Katharinenszepter, 1482 (um 1600 überarbeitet).
Benannt nach der Hl. Katharina, Schutzpatronin der Artistenfakultät;
Auftrag der Artistenfakultät an den
Goldschmied Michel zu Wil (Michael Speidel in Weil der Stadt, 1482);
1482 und um 1600 überarbeitet;
Silber (Stab aus einem Stück), teilweise vergoldet, Reste von ehemaliger
grüner Emaillierung; Akanthusranken
in à jour Arbeit, teilweise mit Granulation; 105,5 x 1,6 x 1,6 cm (Schaft);
2,2 cm (Durchmesser des Griffs);
Silberschatz der Universität Tübingen
(Foto: Joachim Feist)
Bei der spätmittelalterlichen Artistenfakultät handelt
es sich um die Vorgängerin der heutigen geisteswissenschaftlichen
Fakultäten, wo die Studierenden
die sieben ‚artes‘ – so etwa Logik, Rhetorik und
Arithmetik – erlernten.
Das Szepter war ursprünglich
der Philosophischen Fakultät zugehörig.
Szepter sind Ausdruck der Verfassungsstruktur mittelalterlicher
Universitäten und ihrer Selbstdarstellung.
Zugleich dienen sie auch als Symbole der
Würdestellung des Rektors und als Herrschaftszeichen.
Von mehreren Universitäten wird überliefert,
dass der Universitätspedell bei amtlichen Auftritten
des Rektors, diesem das Szepter vorantragen musste.
Dies war auch an der Universität Tübingen noch
bis in die 1960er Jahre üblich.
Universitätsszepter bestehen aus einem langen Schaft, der meist durch Knäufe oder Ringe in mehrere Abschnitte unterteilt ist, mit einer Bekrönung als Abschluss. Meist haben sich zu den Goldschmieden europäischer Universitätsszepter, die seit Ende des 14. Jahrhunderts existieren, kaum Überlieferungen erhalten. Dagegen sind wir über das Tübinger Katharinenszepter urkundlich gut unterrichtet: Die Quittung des Goldschmieds Michel zu Wil (Michael Speidel, Weil der Stadt) hat sich in einer Abschrift des Tübinger Professors Martin Crusius (1526-1607) erhalten, die außerdem eine Datierung in das Jahr 1482 zulässt (Universitätsarchiv Tübingen, Mh 369). Die Hl. Katharina von Alexandrien hatte – laut Überlieferung – in einer Disputation fünfzig heidnische Philosophen besiegt und zum Glauben bekehrt, weshalb sie häufig als Patronin für die Artistenfakultät gewählt wurde.
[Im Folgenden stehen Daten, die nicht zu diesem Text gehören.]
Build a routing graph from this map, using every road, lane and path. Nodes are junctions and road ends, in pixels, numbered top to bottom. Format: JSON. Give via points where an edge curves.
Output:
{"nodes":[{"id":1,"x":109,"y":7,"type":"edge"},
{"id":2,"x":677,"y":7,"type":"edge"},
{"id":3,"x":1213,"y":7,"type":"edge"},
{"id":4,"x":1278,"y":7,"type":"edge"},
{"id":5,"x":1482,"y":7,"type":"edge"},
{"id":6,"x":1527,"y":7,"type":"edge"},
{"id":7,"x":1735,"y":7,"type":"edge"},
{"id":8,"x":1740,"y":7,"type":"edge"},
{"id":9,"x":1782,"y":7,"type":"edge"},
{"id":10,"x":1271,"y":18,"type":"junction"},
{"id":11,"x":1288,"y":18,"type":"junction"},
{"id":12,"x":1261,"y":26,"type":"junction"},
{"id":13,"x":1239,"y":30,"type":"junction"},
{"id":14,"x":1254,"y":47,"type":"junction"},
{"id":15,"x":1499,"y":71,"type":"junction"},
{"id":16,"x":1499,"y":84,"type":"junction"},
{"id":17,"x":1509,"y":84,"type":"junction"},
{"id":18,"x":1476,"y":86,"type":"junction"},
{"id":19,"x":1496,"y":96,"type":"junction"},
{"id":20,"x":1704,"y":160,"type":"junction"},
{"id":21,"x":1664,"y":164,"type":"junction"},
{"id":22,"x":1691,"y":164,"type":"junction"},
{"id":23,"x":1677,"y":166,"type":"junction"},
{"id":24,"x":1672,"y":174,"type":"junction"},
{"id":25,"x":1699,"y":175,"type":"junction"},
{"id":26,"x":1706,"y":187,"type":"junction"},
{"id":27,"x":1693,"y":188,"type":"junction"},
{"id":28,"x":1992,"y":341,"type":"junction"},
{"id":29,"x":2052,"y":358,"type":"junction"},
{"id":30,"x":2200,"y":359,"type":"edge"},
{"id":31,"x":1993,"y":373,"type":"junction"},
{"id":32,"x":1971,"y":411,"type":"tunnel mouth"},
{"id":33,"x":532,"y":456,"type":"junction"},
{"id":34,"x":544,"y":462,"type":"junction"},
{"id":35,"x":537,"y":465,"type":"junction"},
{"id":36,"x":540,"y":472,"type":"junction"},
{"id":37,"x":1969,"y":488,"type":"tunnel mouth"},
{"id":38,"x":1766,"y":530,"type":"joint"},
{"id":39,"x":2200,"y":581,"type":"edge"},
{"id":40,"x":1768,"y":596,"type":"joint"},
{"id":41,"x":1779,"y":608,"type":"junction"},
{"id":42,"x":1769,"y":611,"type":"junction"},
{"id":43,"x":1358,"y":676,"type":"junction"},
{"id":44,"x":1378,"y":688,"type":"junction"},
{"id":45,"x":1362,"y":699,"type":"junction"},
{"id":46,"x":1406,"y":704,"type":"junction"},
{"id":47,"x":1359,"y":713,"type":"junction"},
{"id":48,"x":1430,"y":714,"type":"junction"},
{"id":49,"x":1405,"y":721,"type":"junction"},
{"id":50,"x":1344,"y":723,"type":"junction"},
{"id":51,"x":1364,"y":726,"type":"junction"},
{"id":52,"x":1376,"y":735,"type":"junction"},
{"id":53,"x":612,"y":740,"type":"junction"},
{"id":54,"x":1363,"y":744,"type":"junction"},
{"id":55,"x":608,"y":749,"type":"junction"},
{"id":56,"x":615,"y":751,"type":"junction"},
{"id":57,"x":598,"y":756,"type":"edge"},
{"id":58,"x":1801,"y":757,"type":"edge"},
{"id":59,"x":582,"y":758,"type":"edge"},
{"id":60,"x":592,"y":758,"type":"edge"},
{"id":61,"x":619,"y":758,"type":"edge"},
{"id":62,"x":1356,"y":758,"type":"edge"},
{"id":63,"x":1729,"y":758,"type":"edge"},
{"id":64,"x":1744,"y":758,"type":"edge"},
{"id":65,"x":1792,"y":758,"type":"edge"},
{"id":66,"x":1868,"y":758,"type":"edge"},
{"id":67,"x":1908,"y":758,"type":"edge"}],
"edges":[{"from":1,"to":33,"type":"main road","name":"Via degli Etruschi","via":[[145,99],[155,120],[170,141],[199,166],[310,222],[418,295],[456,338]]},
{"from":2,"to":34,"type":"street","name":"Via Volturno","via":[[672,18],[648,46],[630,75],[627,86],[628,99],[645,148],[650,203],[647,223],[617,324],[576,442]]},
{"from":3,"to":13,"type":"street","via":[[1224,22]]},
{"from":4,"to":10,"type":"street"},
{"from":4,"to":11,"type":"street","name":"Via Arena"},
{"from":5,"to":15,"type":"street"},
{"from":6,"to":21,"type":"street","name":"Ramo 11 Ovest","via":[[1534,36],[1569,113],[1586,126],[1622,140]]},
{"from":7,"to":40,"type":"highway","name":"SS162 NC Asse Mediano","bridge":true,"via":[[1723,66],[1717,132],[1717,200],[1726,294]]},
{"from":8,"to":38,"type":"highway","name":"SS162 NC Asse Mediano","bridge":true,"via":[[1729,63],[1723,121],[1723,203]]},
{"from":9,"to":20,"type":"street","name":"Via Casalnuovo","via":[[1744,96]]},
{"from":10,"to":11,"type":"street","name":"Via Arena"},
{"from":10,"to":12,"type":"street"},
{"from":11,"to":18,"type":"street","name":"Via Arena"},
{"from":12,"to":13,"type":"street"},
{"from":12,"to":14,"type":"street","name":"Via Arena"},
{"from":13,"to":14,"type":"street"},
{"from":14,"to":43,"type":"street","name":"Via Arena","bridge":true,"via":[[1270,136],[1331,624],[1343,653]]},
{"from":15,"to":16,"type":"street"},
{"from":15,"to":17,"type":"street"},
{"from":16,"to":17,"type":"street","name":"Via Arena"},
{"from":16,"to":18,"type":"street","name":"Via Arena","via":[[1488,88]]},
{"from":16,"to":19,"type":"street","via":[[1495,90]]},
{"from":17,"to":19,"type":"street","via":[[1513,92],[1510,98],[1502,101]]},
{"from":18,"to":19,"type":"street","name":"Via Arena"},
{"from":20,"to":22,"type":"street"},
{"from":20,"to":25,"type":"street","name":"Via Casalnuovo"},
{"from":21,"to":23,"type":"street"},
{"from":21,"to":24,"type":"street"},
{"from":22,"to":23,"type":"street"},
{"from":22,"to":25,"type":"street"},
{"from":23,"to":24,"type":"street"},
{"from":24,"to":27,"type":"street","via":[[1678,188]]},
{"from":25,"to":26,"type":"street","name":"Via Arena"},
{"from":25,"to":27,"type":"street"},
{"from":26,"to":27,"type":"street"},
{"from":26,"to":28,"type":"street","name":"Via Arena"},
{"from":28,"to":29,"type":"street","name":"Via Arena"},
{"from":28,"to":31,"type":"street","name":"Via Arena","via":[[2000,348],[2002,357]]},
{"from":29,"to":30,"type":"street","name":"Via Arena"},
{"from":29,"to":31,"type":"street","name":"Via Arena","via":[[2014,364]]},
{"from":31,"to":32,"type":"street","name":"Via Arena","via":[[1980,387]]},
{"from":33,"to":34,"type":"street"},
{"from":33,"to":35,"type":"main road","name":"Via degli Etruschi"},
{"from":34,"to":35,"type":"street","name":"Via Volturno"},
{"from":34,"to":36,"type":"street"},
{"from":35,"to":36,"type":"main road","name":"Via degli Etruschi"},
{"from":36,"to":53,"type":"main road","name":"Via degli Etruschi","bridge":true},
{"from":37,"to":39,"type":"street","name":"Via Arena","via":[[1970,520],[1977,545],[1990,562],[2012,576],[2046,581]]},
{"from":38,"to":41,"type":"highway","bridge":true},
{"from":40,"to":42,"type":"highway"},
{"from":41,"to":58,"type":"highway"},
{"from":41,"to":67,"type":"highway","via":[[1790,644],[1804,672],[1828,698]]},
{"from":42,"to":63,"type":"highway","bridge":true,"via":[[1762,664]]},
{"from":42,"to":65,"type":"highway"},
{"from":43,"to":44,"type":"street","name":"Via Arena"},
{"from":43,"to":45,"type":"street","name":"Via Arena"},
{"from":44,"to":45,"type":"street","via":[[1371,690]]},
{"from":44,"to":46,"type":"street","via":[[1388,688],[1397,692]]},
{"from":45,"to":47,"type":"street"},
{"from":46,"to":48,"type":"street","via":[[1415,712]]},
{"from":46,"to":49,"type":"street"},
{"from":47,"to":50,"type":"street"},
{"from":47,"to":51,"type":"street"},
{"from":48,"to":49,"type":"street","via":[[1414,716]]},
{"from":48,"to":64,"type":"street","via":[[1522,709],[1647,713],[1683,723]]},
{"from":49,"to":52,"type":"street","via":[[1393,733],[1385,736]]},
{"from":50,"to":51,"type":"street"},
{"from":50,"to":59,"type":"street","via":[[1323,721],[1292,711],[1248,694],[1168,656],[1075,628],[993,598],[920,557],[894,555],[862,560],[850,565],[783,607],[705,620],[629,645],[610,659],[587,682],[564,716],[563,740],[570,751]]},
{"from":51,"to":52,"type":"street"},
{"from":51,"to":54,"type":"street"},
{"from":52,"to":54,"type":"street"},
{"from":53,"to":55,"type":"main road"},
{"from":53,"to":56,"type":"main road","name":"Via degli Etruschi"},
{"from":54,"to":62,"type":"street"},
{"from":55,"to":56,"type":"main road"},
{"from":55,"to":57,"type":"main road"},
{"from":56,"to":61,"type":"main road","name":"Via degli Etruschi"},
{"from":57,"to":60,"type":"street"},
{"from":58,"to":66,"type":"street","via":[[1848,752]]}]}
Die spätgotische Figur wurde in Gusstechnik hergestellt. Ihre Gestaltung ist möglicherweise durch einen Kupferstich Martin Schongauers angeregt worden, auch erinnert die Figur der Katharina entfernt an einen Reliquienbehälter. Der umgebende Blattkorb und Teile des Stabes haben kurz nach 1600 Umarbeitungen erfahren, die im Fall des Blattkorbes auf eine faszinierende Adaptation spätgotischer Blattformen – durch einen dem manieristischen Stil verpflichteten Goldschmied – hinausliefen. Der gedrehte Griff stammt ebenfalls noch aus spätgotischer Zeit.
Anette Michels, Sergiusz Michalski
- Fritz, J. M. (Hrsg., 1986): Mittelalterliche
Universitätszepter.
Meisterwerke europäischer Goldschmiedekunst der Gotik. Ausstellung
zum 600jährigen Jubiläum der Universität Heidelberg.
Heidelberg : 46, Kat. Nr. 19.
- Paatz, W. (1953): Sceptrum universitatis. Die europäischen Universitätszepter.
Heidelberg : 69-72, 136-7.
- Richter, G. (1964): Die Insignien der Universität Tübingen. Tübingen
: 29-37, Tafel 1-3.
- Vorbrodt, G. W. / Vorbrodt, I. (1971): Corpus sceptrorum. Die akademischen
Szepter und Stäbe in Europa. Bd. I. Heidelberg : 244-6.